“The Man Who Would Be King” by Rudyard Kipling
This is a funny and odd short story that I quite enjoyed. I had to read it slow, since I’m not all that great with 19th century writing styles, but it rewarded me with a lot of funny stuff, especially in the first third of the story.
Summary: In India, the narrator, a British journalist, meets up and thwarts the plan of two British rascals, Daniel Dravot and Pechey Carnehan, who intend to blackmail a minor rajah. They find him later and ask him to help them research the area of Kafiristan where they plan on making themselves kings. One of the guys shows up two years later, very screw up, and tells the narrator what happened to them. The story takes a dark turn once their fantastic plan does succeed, but you’ll have to read that yourself.
One of the reasons to read this story is the humor. These guys are hilarious at the beginning. They want to be kings, and to show that they are serious about it, they’ve made a contract with each other vowing to stay away from drink and women. Well, if that doesn’t guarantee kingship, I don’t know what would. But the humor is a lot of underhanded wit and needs a slow, patient read to catch. The beginning description of what happens in the newspaper office is quite funny as well, so it’s worth not skimming over. Here’s an example of the wit in this section of the story: the “Colonels who have been overpassed for command sit down and sketch the outline of a series of ten, twelve, or twenty-four leading articles on Seniority versus Selection.”
I recommend this to anyone who can deal with the floral language and twisty sentences of the 1800s.
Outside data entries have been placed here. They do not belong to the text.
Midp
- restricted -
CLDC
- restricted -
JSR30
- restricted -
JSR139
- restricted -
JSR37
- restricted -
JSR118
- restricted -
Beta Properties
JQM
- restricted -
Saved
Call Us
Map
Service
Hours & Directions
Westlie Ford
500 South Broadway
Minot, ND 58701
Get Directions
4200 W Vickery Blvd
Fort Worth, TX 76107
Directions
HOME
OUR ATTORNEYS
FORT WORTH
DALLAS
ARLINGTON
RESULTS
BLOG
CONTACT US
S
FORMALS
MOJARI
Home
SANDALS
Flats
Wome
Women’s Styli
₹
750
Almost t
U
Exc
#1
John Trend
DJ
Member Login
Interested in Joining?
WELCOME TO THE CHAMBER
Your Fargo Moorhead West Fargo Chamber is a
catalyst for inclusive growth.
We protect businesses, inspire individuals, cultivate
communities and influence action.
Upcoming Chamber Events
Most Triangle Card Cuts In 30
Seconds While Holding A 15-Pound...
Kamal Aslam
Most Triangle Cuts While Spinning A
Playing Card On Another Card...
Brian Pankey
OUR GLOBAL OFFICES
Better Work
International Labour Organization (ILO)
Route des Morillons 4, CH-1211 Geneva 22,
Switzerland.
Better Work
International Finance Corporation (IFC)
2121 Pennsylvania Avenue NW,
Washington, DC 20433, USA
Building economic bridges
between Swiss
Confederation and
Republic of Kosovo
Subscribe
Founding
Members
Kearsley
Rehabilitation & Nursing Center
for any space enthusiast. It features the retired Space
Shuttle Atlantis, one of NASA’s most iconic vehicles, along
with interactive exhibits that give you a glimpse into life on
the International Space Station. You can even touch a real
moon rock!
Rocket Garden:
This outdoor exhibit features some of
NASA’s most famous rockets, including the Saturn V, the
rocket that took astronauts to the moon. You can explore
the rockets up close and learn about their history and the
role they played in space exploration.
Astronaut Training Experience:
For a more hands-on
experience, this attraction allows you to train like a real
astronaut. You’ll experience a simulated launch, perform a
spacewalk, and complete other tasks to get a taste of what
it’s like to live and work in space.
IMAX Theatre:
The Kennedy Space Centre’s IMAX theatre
This would be a good short-story for a discussion group, so I’ve included discussion questions.
Things to know before reading the story: One, this is based on a true story, and the places are real, including the fair-skinned people of Kafiristan. Two, a Martini is a Martini-Henry rifle. Three, the Fellow Craft Grip is a secret freemason handshake. Four, you can differentiate between the two adventurers with this mnemonic: Dravot has the red beard, hence the V in his name looks like a beard. Carnehan has a long name just like his long single eyebrow.